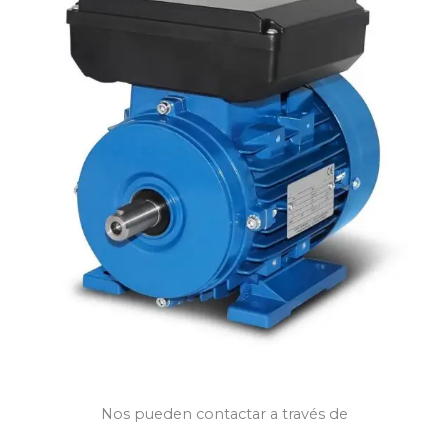
Nos pueden contactar a través de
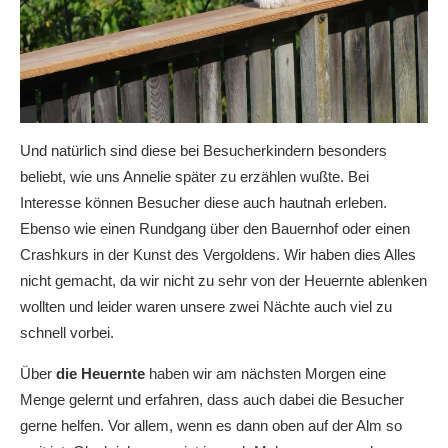
Und natürlich sind diese bei Besucherkindern besonders
beliebt, wie uns Annelie später zu erzählen wußte. Bei
Interesse können Besucher diese auch hautnah erleben.
Ebenso wie einen Rundgang über den Bauernhof oder einen
Crashkurs in der Kunst des Vergoldens. Wir haben dies Alles
nicht gemacht, da wir nicht zu sehr von der Heuernte ablenken
wollten und leider waren unsere zwei Nächte auch viel zu
schnell vorbei.
Über
die Heuernte
haben wir am nächsten Morgen eine
Menge gelernt und erfahren, dass auch dabei die Besucher
gerne helfen. Vor allem, wenn es dann oben auf der Alm so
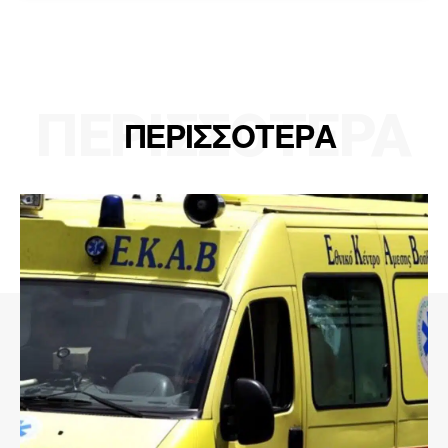
ΠΕΡΙΣΣΟΤΕΡΑ
ΠΕΡΙΣΣΟΤΕΡΑ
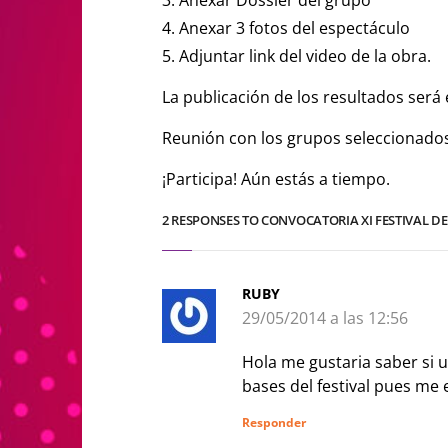
4. Anexar 3 fotos del espectáculo
5. Adjuntar link del video de la obra.
La publicación de los resultados será e
Reunión con los grupos seleccionados 
¡Participa! Aún estás a tiempo.
2 RESPONSES TO CONVOCATORIA XI FESTIVAL DE 
RUBY
29/05/2014 a las 12:56
Hola me gustaria saber si 
bases del festival pues me 
Responder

Задание: Преврати строки из всех записей в таблицу Markdown с двумя столбцами: «№» для порядкового номера и «Строка» для самого текста. Пустые строки пропусти, картинки в ответ не включай.

Ответ:
| № | Строка |
|---|---|
| 1 | Nos pueden contactar a través de |
| 2 | Und natürlich sind diese bei Besucherkindern besonders |
| 3 | beliebt, wie uns Annelie später zu erzählen wußte. Bei |
| 4 | Interesse können Besucher diese auch hautnah erleben. |
| 5 | Ebenso wie einen Rundgang über den Bauernhof oder einen |
| 6 | Crashkurs in der Kunst des Vergoldens. Wir haben dies Alles |
| 7 | nicht gemacht, da wir nicht zu sehr von der Heuernte ablenken |
| 8 | wollten und leider waren unsere zwei Nächte auch viel zu |
| 9 | schnell vorbei. |
| 10 | Über |
| 11 | die Heuernte |
| 12 | haben wir am nächsten Morgen eine |
| 13 | Menge gelernt und erfahren, dass auch dabei die Besucher |
| 14 | gerne helfen. Vor allem, wenn es dann oben auf der Alm so |
| 15 | ΠΕΡΙΣΣΟΤΕΡΑ |
| 16 | ΠΕΡΙΣΣΟΤΕΡΑ |
| 17 | 4. Anexar 3 fotos del espectáculo |
| 18 | 5. Adjuntar link del video de la obra. |
| 19 | La publicación de los resultados será e |
| 20 | Reunión con los grupos seleccionados  |
| 21 | ¡Participa! Aún estás a tiempo. |
| 22 | 2 RESPONSES TO CONVOCATORIA XI FESTIVAL DE  |
| 23 | RUBY |
| 24 | 29/05/2014 a las 12:56 |
| 25 | Hola me gustaria saber si  |
| 26 | bases del festival pues me  |
| 27 | Responder |